(Extracted records)

::::::::::

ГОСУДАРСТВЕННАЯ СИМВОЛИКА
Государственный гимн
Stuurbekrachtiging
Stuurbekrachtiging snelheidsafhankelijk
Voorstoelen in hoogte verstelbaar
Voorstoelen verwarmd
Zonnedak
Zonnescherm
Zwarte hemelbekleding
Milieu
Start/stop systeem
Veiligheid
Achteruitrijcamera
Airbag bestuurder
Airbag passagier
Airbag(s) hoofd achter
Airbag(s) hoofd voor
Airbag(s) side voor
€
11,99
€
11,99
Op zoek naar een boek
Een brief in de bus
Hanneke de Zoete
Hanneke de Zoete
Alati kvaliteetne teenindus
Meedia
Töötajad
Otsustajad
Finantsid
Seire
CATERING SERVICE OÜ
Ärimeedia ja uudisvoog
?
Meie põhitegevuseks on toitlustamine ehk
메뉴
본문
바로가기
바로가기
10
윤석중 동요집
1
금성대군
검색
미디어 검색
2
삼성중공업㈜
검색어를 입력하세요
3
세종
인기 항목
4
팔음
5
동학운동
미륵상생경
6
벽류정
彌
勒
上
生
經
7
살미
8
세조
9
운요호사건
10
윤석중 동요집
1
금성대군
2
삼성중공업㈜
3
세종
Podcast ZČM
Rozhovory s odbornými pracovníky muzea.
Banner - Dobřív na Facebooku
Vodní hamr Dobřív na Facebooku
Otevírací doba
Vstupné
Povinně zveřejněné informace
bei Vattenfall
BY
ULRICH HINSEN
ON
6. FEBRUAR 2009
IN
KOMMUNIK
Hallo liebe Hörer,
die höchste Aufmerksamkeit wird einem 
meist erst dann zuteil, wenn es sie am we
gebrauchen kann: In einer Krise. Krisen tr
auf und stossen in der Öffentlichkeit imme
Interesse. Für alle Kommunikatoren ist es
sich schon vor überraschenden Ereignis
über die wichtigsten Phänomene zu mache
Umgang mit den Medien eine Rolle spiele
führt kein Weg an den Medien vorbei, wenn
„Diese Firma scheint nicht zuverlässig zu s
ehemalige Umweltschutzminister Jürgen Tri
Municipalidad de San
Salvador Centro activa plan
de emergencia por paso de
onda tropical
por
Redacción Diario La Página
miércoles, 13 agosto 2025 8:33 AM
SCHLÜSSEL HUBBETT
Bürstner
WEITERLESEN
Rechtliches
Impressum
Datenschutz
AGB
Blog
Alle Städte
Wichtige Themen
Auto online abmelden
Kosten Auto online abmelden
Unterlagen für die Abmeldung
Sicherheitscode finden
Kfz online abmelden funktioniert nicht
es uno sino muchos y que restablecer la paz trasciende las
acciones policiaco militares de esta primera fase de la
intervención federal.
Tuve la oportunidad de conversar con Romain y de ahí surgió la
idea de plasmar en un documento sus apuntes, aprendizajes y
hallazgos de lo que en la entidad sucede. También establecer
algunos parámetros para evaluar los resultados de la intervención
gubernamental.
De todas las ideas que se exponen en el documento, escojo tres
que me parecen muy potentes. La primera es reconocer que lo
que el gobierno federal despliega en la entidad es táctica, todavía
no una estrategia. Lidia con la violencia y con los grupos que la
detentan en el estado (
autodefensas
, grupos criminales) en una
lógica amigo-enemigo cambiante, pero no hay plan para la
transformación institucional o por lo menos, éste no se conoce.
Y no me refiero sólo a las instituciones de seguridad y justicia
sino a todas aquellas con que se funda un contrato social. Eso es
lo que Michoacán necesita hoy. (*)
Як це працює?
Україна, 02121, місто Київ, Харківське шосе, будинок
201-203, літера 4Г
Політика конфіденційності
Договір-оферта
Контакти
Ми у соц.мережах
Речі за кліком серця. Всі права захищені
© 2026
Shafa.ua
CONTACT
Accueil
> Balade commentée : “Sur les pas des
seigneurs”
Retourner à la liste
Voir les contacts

::::::::::

**Job item**
Can you output every line from the beginning of the records up to and including the line with "über die wichtigsten Phänomene zu mache", copied verbatim?

**Written answer**
ГОСУДАРСТВЕННАЯ СИМВОЛИКА
Государственный гимн
Stuurbekrachtiging
Stuurbekrachtiging snelheidsafhankelijk
Voorstoelen in hoogte verstelbaar
Voorstoelen verwarmd
Zonnedak
Zonnescherm
Zwarte hemelbekleding
Milieu
Start/stop systeem
Veiligheid
Achteruitrijcamera
Airbag bestuurder
Airbag passagier
Airbag(s) hoofd achter
Airbag(s) hoofd voor
Airbag(s) side voor
€
11,99
€
11,99
Op zoek naar een boek
Een brief in de bus
Hanneke de Zoete
Hanneke de Zoete
Alati kvaliteetne teenindus
Meedia
Töötajad
Otsustajad
Finantsid
Seire
CATERING SERVICE OÜ
Ärimeedia ja uudisvoog
?
Meie põhitegevuseks on toitlustamine ehk
메뉴
본문
바로가기
바로가기
10
윤석중 동요집
1
금성대군
검색
미디어 검색
2
삼성중공업㈜
검색어를 입력하세요
3
세종
인기 항목
4
팔음
5
동학운동
미륵상생경
6
벽류정
彌
勒
上
生
經
7
살미
8
세조
9
운요호사건
10
윤석중 동요집
1
금성대군
2
삼성중공업㈜
3
세종
Podcast ZČM
Rozhovory s odbornými pracovníky muzea.
Banner - Dobřív na Facebooku
Vodní hamr Dobřív na Facebooku
Otevírací doba
Vstupné
Povinně zveřejněné informace
bei Vattenfall
BY
ULRICH HINSEN
ON
6. FEBRUAR 2009
IN
KOMMUNIK
Hallo liebe Hörer,
die höchste Aufmerksamkeit wird einem 
meist erst dann zuteil, wenn es sie am we
gebrauchen kann: In einer Krise. Krisen tr
auf und stossen in der Öffentlichkeit imme
Interesse. Für alle Kommunikatoren ist es
sich schon vor überraschenden Ereignis
über die wichtigsten Phänomene zu mache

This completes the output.